As the curtains opened and we filed in, I cannot express what a thrill that was, and then seeing all of my family in the stands, I had a grin a mile wide. There is really nothing like riding at HOYS. The experience was so different to Wembley, which was just a tent in the car park. The atmosphere and sense of occasion at the NEC just cannot be bettered. After that though, the class just seemed to rush by, and it was all over by 7.45am. I must admit it was a total anti-climax, all those months of preparation leading up to it, and we were all done before 8am! I am usually not even awake by this time! Forrest went very well, but I felt extremely nervous. We were not placed, and when I came out I burst into tears. Mum thought it was because I was disappointed at the result, but in actual fact it was the emotion, nerves and pressure all coming to a head when it was all over.
Now I have my two HOYS experiences under my belt, I don’t feel any desire to qualify again. I dont feel that thrive in the high pressure environment that is the Horse of the Year Show.

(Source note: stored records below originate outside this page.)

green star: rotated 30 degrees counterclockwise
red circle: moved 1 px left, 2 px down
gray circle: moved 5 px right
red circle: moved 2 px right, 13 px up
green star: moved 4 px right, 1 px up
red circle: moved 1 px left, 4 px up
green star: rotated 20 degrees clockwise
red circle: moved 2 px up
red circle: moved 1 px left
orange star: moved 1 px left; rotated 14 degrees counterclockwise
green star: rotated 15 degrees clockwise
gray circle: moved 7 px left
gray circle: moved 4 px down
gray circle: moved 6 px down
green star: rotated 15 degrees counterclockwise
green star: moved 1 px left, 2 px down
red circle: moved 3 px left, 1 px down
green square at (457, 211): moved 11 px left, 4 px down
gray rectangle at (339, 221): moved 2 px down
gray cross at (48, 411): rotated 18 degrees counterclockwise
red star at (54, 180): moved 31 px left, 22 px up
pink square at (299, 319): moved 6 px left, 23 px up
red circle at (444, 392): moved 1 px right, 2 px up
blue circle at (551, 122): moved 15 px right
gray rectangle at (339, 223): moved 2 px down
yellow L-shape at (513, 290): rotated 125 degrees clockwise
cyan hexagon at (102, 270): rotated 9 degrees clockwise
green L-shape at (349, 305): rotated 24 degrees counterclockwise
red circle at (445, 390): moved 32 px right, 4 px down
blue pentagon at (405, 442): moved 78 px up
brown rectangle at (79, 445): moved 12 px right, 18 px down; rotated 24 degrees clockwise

I am now quite happy doing local NPS shows, our local county and agricultural shows and the NPS championships. Shows that are local to us, where we can meet up with friends and have a nice day out as a family in a relaxed atmosphere, and most importantly enjoy and appreciate our ponies. I suppose you could say I have gone back to my roots!
Never say never though…… I would love for my sister to be able to take Forrest to HOYS, and as there will be separate New Forest qualifiers at some shows next year we may give it a go. Forrest will be 14 next year, but still looks every inch as good as he did when he qualified at 6. I also have a young Highland who I feel is HOYS standard, so we may also give some qualifiers a go in a few years. We shall see!